**TEXT TO READ**.

>> START

The initial advertising was based on the capabilities of the car, and seemed aimed at the mature driver-chooser, albeit with enough gentle humour to keep most people’s attention.
Of course, since this was the first new car from the British people’s own BLMC following the effective nationalisation, it became the centre of special attention. The fact that it was modern looking, even dramatic, and different technically from the competition (which was perceived to be cars like the Cortina, lower end Granadas, Opel Rekord, Vauxhall Victor FE, VW Passat, Audi 100, larger Fiats, Citroens and the Japanese saloons) just made the target easier. Added to this was the size of the car–like the Landcrab it was larger than the Ford Cortina but smaller than the Granada, leaving it in a bit of a no man’s land. Was it a Cortina competitor, in which case it was too slow and ponderous, arguably too big and expensive, or a Granada competitor, in which case it was slow and neither large nor upmarket enough, with only a 2.2 litre six-cylinder engine? Perhaps its closest competitor was the similarly odd size Renault 20, with a hatchback and less distinctive, and less polarising, styling. The UK’s most trenchant motoring magazine, CAR, even put a 2200 HLS up against a BMW 520 and Citroen CX, where it emerged with its honour intact, if not an absolute winner.
The car was originally launched in Austin and Morris 1800 versions, and in Austin, Morris and Wolseley 2200 versions. The Austin had large trapezoidal lights and a flat bonnet whilst the Morris had four round lights and a contoured bonnet. The Wolseley had the Morris’s headlights and bonnet, and all the plush trim you could ask for in 1975 (no electric windows though). The six-cylinder cars did have power steering, which they needed badly, and it was an option on the 1800. But it was still no sports saloon–the new car could be sold on space, comfort and style, but not performance. And like the Landcrab, it never got an estate derivative. It is only fair, however, to record that as device for moving five people about in comfort and safety with their luggage and with a bit of style, the Princess was a good as any of its main competitors, and better in many respects. It wasn’t sporty, but it was never intended to be.
Six months into its life, the branding was changed from Austin and Morris 18-22 series to Princess, in either 1800 or 2200 versions with 3 trim options, like a Cortina. The Wolseley name died, the ugly front of the Wolseley and Morris went, to be replaced a four headlamp version of the Austin front end on the 1800 whilst the 2200 kept the larger headlamps. So, BL reduced badge engineering by creating another brand.

>> END

From the text about the Princess car, print the part that begins at the words "Six months into" and stops after "creating another brand.".

**SUPPLIED DATA**.
>> START

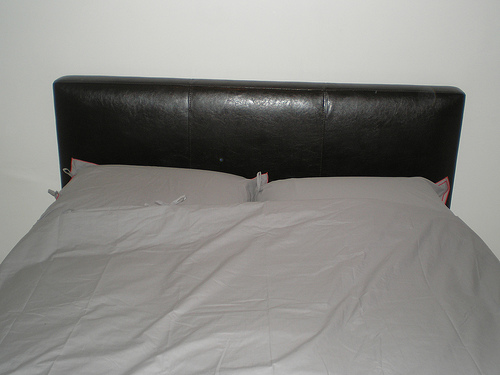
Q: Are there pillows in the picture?
A: Yes, there is a pillow.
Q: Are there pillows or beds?
A: Yes, there is a pillow.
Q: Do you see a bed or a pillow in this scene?
A: Yes, there is a pillow.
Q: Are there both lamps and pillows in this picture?
A: No, there is a pillow but no lamps.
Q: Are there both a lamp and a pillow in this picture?
A: No, there is a pillow but no lamps.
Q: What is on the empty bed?
A: The pillow is on the bed.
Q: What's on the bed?
A: The pillow is on the bed.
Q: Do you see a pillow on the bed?
A: Yes, there is a pillow on the bed.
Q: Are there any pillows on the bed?
A: Yes, there is a pillow on the bed.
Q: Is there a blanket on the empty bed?
A: No, there is a pillow on the bed.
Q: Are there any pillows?
A: Yes, there is a pillow.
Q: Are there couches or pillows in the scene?
A: Yes, there is a pillow.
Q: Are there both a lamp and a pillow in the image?
A: No, there is a pillow but no lamps.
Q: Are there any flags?
A: No, there are no flags.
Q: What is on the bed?
A: The pillow is on the bed.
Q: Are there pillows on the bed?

>> END

**EXPECTED ANSWER**.
Six months into its life, the branding was changed from Austin and Morris 18-22 series to Princess, in either 1800 or 2200 versions with 3 trim options, like a Cortina. The Wolseley name died, the ugly front of the Wolseley and Morris went, to be replaced a four headlamp version of the Austin front end on the 1800 whilst the 2200 kept the larger headlamps. So, BL reduced badge engineering by creating another brand.